1. Field of the Invention
The invention relates to tracking activities and costs on telephones and other devices.
2. Description of the Prior Art
Cost recovery software are used to capture office expenses, such as print, copy, phone, scan, and fax activities. Conventionally, call accounting is performed entirely on a telephone handset. Using complex configurations at the telephone exchange or switch, handsets are programmed to require users to key in a code to bill a telephone call. Accounting is conventionally enforced by disabling or preventing use of the telephone until billing information is entered.
The conventional method is illustrated in FIG. 1, and typically includes the following steps:                a. In step 11, a user picks up a telephone handset. An unusual dial tone may be used for indicating that the telephone is not yet ready to place a call, and that billing information is required.        b. In step 12, the user provides first-tier billing code (e.g. project, client, etc.)        c. In step 13, the user provides second-tier billing code (e.g. phase, matter, etc.)        d. In step 14, the user provides additional metadata (billable/non-billable, reason, etc.)        e. In step 15, the telephone is released to place a call. Dial tone may change at this point.        f. In step 16, the user keys in a telephone number and places the call.        
Many telephone systems lack the capability to pre-load a list of valid accounting codes. Hence, many call accounting systems are “free form,” allowing users to key in arbitrary and potentially invalid accounting information.
Some prior art systems do allow validation. However, they cannot offer much in the way of feedback. Many handsets lack a display, and thus must rely on audio feedback (e.g. “three rapid beeps” means invalid code) to indicate the status of the handsets. Handsets with small LCD displays can offer basic text prompts, but little more. No search mechanism is typically present to locate accounting data, leaving the user to perform a lookup or search elsewhere, or to memorize what are often lengthy numeric codes.
The above-described pre-billed model found in prior art requires that all accounting data are entered by the user before the telephone is unlocked. This model is self-enforcing in that users must respond to all questions (possibly inaccurately) in order to gain access to a telephone line. Failure to respond to prompts, or failure to supply valid responses to prompts, will result in denial of access to the equipment.
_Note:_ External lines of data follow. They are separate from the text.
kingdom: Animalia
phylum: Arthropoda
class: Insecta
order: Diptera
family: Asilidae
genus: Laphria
Telephone accounting that employs the traditional workflow described above is highly unpopular among end users. The number of mandatory steps, coupled with the absence of a search and feedback mechanisms, frustrates end users. Many companies employ an “administrator override” billing code (e.g. “99999”). These override codes often become common knowledge, and users eventually use it in lieu of the correct billing code in order to avoid frustration and lost productivity.